• Exercise directions
In the records below, count every line that contains the word "середньому" and report only the total.

Stored data entries

·····

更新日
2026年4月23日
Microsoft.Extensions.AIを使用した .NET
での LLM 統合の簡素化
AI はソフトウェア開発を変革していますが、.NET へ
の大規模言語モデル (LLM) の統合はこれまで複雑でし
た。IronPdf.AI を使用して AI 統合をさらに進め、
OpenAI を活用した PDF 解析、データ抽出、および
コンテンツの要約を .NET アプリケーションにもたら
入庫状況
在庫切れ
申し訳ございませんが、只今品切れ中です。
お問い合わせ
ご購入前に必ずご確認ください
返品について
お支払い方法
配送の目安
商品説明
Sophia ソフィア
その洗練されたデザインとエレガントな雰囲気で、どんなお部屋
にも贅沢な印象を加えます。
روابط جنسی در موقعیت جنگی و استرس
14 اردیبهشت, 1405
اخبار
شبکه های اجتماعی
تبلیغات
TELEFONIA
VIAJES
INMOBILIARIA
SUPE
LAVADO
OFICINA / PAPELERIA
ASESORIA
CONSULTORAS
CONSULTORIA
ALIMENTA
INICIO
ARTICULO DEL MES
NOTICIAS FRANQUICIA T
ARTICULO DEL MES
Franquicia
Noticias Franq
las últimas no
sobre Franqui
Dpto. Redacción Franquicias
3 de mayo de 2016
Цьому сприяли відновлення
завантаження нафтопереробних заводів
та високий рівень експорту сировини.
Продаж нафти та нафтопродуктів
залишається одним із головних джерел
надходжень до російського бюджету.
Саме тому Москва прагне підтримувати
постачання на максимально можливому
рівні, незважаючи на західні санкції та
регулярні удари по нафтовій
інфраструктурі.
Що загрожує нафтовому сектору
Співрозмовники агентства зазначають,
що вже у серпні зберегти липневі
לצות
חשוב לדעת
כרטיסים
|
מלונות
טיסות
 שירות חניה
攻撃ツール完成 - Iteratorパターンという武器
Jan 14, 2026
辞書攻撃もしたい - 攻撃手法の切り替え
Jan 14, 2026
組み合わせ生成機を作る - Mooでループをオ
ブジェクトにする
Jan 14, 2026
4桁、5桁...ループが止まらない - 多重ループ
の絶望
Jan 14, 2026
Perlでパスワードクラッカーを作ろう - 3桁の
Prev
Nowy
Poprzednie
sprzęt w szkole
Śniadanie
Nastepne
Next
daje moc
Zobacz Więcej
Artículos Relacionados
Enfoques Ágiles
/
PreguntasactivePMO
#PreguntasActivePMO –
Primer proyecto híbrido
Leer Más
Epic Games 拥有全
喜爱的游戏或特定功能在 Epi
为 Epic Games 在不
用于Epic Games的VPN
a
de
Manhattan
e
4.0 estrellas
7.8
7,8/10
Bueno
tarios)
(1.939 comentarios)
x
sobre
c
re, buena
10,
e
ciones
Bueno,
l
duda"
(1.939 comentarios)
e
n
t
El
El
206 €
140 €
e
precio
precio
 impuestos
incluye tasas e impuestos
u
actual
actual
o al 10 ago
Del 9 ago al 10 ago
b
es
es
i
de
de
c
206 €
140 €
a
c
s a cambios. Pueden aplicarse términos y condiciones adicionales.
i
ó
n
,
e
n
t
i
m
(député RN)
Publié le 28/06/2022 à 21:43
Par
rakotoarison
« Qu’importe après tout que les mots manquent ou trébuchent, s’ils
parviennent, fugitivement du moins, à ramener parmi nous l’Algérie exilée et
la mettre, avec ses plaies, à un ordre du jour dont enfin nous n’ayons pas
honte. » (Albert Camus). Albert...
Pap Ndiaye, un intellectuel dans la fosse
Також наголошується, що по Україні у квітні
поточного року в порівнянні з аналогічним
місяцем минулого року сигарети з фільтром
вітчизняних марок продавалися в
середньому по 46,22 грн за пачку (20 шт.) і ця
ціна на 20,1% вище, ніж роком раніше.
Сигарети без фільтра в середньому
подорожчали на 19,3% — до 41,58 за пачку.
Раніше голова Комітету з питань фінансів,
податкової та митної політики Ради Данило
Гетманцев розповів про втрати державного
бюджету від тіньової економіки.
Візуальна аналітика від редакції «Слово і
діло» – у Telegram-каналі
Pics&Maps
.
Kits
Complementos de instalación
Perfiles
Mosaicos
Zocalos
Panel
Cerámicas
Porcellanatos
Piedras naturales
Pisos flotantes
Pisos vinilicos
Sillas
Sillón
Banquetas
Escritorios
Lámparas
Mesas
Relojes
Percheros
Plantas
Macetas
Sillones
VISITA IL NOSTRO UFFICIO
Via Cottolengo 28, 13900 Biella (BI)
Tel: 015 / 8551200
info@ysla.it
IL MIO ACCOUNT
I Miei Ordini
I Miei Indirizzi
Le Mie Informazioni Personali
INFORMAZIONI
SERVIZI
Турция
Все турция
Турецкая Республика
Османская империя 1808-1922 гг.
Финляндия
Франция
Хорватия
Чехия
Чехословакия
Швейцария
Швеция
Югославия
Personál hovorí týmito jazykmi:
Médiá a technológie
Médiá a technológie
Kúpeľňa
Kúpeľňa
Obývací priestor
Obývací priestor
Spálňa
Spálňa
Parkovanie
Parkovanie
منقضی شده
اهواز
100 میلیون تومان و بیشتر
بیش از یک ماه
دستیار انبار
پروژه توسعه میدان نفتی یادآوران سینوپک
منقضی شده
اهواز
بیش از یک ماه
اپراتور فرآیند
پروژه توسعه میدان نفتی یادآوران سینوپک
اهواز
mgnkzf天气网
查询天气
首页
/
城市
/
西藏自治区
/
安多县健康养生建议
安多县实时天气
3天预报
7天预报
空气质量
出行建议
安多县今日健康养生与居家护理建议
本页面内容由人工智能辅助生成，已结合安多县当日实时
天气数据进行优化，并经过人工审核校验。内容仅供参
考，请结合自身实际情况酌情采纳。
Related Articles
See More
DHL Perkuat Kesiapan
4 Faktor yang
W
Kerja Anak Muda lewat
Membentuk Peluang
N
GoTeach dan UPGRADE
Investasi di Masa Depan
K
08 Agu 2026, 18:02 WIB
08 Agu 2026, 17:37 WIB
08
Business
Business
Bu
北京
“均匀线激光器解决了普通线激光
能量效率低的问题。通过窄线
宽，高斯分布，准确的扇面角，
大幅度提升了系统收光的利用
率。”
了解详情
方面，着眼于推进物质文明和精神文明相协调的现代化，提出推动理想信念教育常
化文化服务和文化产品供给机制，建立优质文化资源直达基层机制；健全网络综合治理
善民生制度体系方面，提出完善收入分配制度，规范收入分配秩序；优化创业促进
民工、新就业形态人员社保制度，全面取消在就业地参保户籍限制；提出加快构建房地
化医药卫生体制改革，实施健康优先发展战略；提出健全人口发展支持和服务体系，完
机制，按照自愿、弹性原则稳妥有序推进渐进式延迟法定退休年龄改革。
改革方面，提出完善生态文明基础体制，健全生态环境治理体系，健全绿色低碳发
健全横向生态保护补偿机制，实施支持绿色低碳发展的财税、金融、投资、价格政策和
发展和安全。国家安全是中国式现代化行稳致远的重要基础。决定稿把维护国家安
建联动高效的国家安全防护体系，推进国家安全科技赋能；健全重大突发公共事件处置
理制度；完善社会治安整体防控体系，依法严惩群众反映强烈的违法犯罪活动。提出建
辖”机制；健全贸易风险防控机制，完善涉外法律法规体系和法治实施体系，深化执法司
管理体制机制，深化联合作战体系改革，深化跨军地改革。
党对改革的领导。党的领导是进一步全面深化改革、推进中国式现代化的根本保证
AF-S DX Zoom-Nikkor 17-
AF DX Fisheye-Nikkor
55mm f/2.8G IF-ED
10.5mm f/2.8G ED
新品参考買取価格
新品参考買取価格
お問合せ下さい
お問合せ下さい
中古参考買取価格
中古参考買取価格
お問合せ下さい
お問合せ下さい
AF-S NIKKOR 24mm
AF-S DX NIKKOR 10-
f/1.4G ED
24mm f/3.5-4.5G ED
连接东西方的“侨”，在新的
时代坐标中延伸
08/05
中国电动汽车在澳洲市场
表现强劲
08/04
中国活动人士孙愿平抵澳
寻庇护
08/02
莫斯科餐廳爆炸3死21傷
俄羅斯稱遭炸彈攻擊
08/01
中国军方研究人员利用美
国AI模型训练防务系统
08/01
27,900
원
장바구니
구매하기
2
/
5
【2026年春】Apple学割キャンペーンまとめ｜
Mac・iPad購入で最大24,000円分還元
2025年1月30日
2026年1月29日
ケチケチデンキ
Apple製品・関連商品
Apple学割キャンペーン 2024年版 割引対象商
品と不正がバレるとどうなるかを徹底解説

·····

• Expected output
2